Bloomfilter algorithm de-weight based on Redis

Source: Internet
Author: User
Tags bitset redis cluster

Bloomfilter algorithm and its application scenario

  Bloomfilter is to store data using a bitmap-like or bit-set data structure, use a bit array to represent a collection succinctly, and quickly determine if an element is already present in the collection. Because the location of the data is calculated based on the hash, the Bloomfilter add and query operations are O (1). Because of the simplicity of storage, this data structure can use less memory to store massive amounts of data. So, are there any algorithms for this time and space? Of course not, Bloomfilter is its efficient (using hash) to bring its judgment is not necessarily correct, that is, the accuracy rate is not 100%. Because a good hash is a conflict, so the same position may be multiple times 1. In so doing, it is possible that a non-existent data will be mistaken for existence. But there must be some data to be judged. It is important to note here that the hash and HashMap are different, HashMap can use open addressing, link address method to resolve the conflict, because HashMap is key-value structure, is reversible, can be positioned. But the hash is irreversible, so the conflict cannot be resolved. Although Bloomfilter is not 100% accurate, the error rate can be reduced by adjusting the parameters, using the number of hash functions, and the size of the bit array. This adjustment can completely reduce the error rate to close to 0. Can satisfy most of the scenes.

  For Bloomfilter theory please refer to:

http://blog.csdn.net/jiaomeng/article/details/1495500

Https://en.wikipedia.org/wiki/Bloom_filter

  Applicable scenario: Bloomfilter is generally applicable to the high data volume of the accuracy requirements is not 100% of the deduplication scene.

Crawler link Weight: The Big crawler system has thousands of links to crawl, and need to ensure that the crawler links can not be recycled. This requires that the link list be de-weighed. Store the link hash in the Bitset, and then determine if it exists before crawling.

Website UV statistics: Generally the same user's multiple visits are to filter out, the general large-scale web site of the UV is huge, so use bloomfilter can be more efficient implementation.

Combined with Redis

  The Bloomfilter algorithm mentioned above is a stand-alone one, which can be implemented using the Bitset that comes with the JDK. But a system with large volumes of data is never a server, so multiple servers are needed to share. This requirement can be achieved perfectly with Redis's bitmap. With the high performance of Redis and the batch submission of multiple bit operation commands through pipeline, the bit data sharing of multi-machine bloomfilter is realized. The only thing to note is that the Redis bitmap only supports 2^32 size, which corresponds to memory, which is 512MB, and the index of the array can only be 2^32-1. However, this limitation can be distributed by hashing the bitmap by constructing multiple Redis models.

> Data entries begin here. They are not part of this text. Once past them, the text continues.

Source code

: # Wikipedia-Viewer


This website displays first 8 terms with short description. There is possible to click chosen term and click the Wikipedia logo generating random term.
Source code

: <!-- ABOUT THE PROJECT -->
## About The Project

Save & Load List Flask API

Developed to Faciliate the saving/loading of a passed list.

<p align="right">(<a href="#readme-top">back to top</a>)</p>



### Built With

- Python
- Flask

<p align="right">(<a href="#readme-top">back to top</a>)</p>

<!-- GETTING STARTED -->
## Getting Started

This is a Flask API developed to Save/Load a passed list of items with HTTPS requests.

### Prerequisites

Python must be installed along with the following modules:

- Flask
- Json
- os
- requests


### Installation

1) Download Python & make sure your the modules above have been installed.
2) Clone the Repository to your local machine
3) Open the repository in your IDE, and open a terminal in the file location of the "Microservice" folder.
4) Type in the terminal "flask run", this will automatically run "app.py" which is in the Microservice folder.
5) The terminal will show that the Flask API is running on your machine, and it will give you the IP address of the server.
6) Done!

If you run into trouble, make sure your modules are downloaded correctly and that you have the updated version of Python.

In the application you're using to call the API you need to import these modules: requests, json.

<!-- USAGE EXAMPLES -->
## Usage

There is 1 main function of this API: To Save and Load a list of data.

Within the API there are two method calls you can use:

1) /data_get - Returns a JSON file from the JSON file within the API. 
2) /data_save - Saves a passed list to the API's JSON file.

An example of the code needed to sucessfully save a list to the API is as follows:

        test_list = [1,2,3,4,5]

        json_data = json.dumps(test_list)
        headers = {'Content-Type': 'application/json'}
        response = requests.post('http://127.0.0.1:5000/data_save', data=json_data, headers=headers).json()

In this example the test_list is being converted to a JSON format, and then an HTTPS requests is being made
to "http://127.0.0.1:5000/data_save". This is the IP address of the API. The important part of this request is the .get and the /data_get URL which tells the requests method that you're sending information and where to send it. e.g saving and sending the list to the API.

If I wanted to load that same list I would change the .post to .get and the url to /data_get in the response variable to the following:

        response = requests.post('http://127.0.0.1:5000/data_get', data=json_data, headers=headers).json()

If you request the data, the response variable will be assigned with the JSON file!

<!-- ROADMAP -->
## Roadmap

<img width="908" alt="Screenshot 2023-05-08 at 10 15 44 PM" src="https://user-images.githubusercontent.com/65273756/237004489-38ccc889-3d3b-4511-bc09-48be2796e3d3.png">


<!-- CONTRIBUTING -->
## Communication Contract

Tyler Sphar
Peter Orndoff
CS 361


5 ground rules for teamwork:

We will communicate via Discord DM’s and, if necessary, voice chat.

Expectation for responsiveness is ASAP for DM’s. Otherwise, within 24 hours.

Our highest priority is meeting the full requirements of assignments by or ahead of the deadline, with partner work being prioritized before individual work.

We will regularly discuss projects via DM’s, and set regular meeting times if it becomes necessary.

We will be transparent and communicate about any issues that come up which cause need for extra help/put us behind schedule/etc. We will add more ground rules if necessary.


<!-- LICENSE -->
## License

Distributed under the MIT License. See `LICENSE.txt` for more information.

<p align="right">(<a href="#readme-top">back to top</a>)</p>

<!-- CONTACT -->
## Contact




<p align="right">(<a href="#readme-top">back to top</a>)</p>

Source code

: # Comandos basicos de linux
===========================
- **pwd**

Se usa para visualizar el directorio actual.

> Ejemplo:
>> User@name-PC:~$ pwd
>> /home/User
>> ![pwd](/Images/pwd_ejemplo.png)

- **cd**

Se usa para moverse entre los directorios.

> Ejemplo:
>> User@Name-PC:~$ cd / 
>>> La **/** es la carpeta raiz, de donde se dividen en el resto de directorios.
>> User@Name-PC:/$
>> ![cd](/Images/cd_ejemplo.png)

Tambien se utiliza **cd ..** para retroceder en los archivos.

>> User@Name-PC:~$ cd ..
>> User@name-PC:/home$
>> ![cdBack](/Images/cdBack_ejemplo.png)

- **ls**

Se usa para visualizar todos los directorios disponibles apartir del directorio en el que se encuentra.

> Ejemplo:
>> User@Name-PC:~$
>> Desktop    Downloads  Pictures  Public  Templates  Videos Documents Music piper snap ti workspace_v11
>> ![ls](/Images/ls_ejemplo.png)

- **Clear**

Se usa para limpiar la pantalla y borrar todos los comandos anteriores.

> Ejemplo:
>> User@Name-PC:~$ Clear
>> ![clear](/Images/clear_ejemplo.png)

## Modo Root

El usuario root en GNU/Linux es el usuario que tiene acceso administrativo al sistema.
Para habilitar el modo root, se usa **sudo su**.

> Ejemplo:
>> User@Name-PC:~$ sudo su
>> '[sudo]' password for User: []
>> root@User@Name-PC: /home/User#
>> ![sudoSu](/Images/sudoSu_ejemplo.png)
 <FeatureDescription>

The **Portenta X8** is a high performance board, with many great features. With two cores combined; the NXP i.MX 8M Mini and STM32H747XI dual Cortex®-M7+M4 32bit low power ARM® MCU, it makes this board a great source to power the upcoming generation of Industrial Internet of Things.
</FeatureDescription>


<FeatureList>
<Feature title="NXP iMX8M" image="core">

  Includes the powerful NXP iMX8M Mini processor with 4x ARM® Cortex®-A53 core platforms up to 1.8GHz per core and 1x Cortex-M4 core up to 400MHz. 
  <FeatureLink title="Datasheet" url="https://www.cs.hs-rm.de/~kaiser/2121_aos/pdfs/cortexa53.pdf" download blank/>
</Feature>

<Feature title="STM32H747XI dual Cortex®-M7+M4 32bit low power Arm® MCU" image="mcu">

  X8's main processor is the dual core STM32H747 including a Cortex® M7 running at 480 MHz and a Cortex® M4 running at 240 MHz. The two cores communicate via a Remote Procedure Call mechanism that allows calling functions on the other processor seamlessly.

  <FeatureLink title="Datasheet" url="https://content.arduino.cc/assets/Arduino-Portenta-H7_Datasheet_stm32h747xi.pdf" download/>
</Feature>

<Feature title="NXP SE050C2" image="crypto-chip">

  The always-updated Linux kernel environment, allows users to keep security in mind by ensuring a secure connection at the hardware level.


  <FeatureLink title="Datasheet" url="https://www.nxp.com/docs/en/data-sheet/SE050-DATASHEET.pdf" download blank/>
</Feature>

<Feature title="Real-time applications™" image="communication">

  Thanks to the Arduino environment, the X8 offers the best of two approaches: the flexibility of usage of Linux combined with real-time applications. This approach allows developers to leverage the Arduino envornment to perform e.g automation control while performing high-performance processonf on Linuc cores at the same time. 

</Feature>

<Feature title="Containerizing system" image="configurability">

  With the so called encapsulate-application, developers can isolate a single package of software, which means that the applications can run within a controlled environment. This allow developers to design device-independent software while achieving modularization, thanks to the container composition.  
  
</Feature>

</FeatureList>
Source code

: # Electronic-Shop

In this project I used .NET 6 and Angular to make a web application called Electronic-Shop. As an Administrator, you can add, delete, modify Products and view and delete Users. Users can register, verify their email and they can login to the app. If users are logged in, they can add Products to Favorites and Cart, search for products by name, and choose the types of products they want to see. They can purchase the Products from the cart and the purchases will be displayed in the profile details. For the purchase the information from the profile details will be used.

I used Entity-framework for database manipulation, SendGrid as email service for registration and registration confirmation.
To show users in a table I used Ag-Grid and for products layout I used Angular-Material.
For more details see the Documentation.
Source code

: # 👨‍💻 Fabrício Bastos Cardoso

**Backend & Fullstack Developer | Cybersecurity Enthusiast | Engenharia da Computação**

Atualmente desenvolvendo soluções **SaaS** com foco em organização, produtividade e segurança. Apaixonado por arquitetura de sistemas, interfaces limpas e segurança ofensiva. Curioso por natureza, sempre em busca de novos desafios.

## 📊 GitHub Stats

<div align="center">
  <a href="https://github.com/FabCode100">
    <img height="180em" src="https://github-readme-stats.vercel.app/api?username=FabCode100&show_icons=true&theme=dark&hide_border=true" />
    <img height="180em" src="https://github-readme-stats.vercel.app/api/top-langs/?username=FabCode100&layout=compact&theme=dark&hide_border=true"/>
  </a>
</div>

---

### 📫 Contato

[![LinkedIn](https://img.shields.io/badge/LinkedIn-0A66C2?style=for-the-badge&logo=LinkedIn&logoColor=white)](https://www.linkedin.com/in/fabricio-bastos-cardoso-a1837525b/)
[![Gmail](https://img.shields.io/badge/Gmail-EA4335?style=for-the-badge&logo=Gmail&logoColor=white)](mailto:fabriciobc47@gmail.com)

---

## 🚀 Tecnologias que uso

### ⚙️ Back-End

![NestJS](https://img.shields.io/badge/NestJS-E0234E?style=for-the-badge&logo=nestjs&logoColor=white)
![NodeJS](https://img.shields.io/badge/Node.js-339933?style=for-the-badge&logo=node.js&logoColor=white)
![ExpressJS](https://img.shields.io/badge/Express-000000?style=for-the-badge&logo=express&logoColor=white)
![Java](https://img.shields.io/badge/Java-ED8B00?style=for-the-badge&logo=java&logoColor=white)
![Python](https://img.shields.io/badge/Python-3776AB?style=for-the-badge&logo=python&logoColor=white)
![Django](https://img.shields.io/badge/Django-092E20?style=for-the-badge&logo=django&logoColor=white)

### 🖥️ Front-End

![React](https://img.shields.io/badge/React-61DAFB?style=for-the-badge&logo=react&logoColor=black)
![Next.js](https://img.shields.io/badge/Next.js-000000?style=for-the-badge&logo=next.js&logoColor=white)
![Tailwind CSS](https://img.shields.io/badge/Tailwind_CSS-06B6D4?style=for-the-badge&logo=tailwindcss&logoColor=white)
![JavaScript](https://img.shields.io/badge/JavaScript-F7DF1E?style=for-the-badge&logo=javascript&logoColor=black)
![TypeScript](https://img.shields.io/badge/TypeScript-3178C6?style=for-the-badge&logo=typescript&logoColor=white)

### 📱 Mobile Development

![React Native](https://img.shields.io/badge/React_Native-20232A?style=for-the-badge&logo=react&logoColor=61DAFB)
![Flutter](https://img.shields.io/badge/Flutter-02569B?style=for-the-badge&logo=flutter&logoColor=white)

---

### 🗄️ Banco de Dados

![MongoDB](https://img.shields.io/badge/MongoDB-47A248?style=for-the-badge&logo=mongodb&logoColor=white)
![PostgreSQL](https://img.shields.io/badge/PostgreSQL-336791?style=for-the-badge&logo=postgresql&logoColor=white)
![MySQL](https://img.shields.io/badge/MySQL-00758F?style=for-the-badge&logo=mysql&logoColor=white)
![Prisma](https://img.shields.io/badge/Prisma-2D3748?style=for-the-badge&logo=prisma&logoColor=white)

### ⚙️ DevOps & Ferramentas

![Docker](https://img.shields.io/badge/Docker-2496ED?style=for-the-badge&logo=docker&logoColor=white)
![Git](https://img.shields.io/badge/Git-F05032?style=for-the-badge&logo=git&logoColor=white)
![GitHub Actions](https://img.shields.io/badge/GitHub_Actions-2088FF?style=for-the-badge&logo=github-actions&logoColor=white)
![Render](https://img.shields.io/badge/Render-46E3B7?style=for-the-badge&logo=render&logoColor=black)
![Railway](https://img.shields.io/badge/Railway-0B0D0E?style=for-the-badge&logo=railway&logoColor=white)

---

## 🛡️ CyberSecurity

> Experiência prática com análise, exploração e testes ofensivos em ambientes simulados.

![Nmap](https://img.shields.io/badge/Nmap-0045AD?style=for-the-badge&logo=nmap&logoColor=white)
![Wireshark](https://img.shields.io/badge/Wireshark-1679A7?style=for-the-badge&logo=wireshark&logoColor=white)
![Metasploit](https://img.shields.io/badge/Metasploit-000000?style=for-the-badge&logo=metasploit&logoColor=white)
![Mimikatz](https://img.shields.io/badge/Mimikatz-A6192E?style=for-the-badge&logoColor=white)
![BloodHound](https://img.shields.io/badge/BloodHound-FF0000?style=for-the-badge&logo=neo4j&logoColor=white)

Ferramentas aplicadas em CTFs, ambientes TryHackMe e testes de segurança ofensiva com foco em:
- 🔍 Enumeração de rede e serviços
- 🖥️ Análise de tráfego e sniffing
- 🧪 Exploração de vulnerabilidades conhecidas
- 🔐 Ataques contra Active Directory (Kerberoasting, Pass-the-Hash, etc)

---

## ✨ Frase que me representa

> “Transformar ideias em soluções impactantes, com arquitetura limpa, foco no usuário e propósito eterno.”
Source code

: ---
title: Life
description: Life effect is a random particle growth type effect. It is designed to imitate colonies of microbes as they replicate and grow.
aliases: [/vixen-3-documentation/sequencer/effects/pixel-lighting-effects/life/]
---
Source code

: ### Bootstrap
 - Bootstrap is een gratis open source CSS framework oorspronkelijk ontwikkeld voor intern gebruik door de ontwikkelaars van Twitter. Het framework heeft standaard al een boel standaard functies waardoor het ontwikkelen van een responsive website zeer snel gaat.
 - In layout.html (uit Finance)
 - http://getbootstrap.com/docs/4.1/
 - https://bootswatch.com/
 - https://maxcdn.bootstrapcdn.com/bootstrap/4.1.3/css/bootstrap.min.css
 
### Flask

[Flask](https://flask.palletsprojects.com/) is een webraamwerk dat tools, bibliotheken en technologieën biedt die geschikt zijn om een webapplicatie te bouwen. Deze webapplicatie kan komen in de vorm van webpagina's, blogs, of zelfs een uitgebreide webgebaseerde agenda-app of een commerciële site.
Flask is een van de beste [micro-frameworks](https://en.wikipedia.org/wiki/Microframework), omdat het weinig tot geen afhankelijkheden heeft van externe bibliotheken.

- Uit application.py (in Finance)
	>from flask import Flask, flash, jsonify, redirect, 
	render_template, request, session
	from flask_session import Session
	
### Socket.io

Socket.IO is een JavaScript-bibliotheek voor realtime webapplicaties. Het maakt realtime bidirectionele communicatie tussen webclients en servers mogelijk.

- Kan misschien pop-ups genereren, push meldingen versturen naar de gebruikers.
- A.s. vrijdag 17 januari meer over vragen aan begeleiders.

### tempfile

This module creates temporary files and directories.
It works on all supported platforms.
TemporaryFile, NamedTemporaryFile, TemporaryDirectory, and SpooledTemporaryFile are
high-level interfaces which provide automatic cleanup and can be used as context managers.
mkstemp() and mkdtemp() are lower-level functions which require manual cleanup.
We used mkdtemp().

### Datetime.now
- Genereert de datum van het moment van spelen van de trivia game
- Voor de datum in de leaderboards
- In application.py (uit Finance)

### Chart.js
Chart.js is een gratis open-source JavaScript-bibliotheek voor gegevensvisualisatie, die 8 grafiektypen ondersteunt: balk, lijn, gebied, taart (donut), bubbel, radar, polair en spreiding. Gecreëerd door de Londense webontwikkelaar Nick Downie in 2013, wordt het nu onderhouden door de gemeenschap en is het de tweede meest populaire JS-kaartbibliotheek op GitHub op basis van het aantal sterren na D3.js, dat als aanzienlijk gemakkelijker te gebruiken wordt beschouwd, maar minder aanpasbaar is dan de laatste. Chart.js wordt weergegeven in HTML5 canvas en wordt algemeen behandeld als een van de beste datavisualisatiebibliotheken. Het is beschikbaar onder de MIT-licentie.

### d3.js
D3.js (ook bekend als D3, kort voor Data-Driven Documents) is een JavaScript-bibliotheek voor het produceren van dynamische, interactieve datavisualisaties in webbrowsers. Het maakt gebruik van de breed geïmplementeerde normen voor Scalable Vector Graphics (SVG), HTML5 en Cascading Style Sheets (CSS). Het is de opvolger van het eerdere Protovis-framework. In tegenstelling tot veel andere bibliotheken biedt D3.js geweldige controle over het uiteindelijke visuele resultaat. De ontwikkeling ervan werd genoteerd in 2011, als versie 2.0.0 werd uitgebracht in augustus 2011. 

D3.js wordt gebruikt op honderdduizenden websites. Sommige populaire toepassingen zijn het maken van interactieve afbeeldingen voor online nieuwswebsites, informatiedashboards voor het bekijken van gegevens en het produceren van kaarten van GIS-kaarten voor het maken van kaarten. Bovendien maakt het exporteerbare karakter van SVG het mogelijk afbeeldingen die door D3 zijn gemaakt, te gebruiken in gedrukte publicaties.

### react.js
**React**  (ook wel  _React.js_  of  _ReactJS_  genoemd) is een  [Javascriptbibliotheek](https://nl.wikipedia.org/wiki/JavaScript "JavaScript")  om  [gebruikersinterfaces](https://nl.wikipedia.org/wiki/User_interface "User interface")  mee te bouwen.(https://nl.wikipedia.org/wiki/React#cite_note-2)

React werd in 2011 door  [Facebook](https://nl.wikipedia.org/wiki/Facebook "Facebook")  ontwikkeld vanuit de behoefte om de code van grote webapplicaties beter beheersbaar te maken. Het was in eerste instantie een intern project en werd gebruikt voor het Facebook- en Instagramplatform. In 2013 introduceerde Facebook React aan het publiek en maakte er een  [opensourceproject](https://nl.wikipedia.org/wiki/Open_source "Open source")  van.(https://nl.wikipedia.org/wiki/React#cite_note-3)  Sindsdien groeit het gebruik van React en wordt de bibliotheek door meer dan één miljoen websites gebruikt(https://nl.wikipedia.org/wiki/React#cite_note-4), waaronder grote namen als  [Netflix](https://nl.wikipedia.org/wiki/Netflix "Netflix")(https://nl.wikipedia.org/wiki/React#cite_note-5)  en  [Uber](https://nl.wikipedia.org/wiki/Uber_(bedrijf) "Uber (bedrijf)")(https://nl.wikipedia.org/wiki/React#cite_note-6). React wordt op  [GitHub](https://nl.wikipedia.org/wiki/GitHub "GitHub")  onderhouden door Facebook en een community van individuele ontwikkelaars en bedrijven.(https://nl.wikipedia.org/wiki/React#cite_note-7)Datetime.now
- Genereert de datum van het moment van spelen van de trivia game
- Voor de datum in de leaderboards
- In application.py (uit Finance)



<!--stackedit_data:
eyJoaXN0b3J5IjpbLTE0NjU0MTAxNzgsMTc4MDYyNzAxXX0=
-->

One out of 10,000 of the miscarriage rate, 512MB can put down 200 million data.

Practice

  Using the two open source implementations on GitHub, it was implemented based on the JDK Bitset.

  Open Source code : Https://github.com/MagnusS/Java-BloomFilter

Https://github.com/Baqend/Orestes-Bloomfilter

  Test results (on-premises testing, time-consuming is time-consuming for each piece of data):

  

Then the source code was modified on the basis of Java-bloomfilter, and a test was done on a redis cluster with 5 nodes.

  Test results:

Initialization: 173070
Inserting data: 173070
Query data: 173070
Time: 350261ns
Memory: 326KB
Error Rate: 0%

You can see that the performance of the Bloomfilter algorithm combined with Redis is still relatively good.

  Redis+bloomfilter Test Source code: Https://github.com/wxisme/redis-bloomFilter

  

Bloomfilter algorithm de-weight based on Redis

Related Article

Contact Us

The content source of this page is from Internet, which doesn't represent Alibaba Cloud's opinion; products and services mentioned on that page don't have any relationship with Alibaba Cloud. If the content of the page makes you feel confusing, please write us an email, we will handle the problem within 5 days after receiving your email.

If you find any instances of plagiarism from the community, please send an email to: info-contact@alibabacloud.com and provide relevant evidence. A staff member will contact you within 5 working days.

A Free Trial That Lets You Build Big!

Start building with 50+ products and up to 12 months usage for Elastic Compute Service

  • Sales Support

    1 on 1 presale consultation

  • After-Sales Support

    24/7 Technical Support 6 Free Tickets per Quarter Faster Response

  • Alibaba Cloud offers highly flexible support services tailored to meet your exact needs.